WORK INSTRUCTION:
With the pictures left out, print exactly the lines below that run from the one containing "Visit Publication" through the one containing "guitarra extraordinari i".

* * * * *

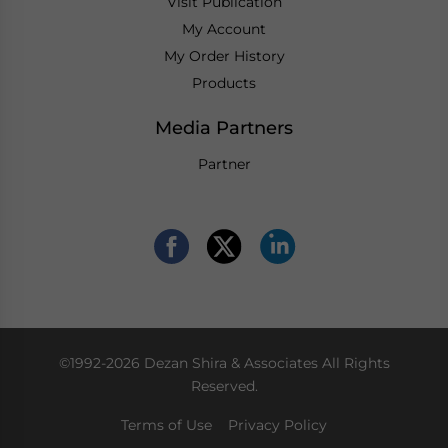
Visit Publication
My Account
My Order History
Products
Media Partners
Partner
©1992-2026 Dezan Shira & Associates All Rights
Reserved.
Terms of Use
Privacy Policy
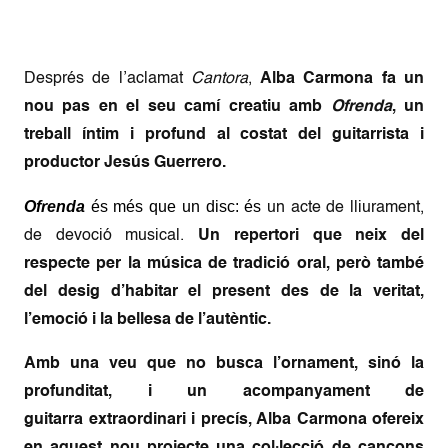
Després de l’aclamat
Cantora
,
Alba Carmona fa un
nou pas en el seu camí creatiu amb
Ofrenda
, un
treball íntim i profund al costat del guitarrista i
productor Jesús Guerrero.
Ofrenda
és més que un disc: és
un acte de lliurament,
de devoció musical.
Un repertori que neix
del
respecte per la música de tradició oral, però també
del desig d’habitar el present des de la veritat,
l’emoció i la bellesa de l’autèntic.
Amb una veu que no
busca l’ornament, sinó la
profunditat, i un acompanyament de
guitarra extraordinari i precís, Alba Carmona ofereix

* * * * *

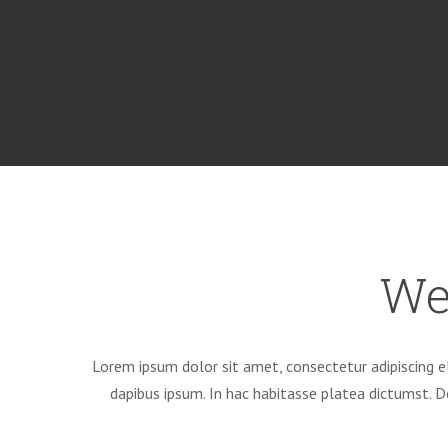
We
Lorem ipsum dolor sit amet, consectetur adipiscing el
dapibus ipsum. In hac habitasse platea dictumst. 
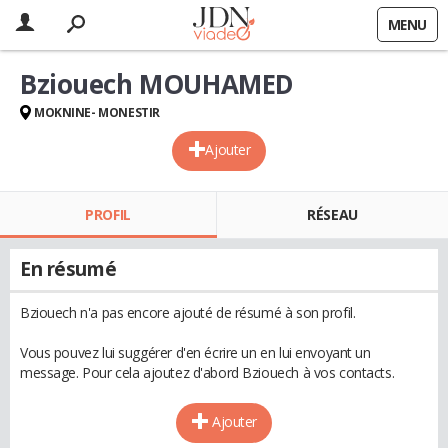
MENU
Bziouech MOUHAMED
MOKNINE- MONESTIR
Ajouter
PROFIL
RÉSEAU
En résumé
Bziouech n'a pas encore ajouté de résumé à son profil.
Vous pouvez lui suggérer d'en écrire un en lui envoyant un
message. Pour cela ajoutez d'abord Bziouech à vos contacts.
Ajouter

* * * * *

RESULT OF THE TASK:
Visit Publication
My Account
My Order History
Products
Media Partners
Partner
©1992-2026 Dezan Shira & Associates All Rights
Reserved.
Terms of Use
Privacy Policy
Després de l’aclamat
Cantora
,
Alba Carmona fa un
nou pas en el seu camí creatiu amb
Ofrenda
, un
treball íntim i profund al costat del guitarrista i
productor Jesús Guerrero.
Ofrenda
és més que un disc: és
un acte de lliurament,
de devoció musical.
Un repertori que neix
del
respecte per la música de tradició oral, però també
del desig d’habitar el present des de la veritat,
l’emoció i la bellesa de l’autèntic.
Amb una veu que no
busca l’ornament, sinó la
profunditat, i un acompanyament de
guitarra extraordinari i precís, Alba Carmona ofereix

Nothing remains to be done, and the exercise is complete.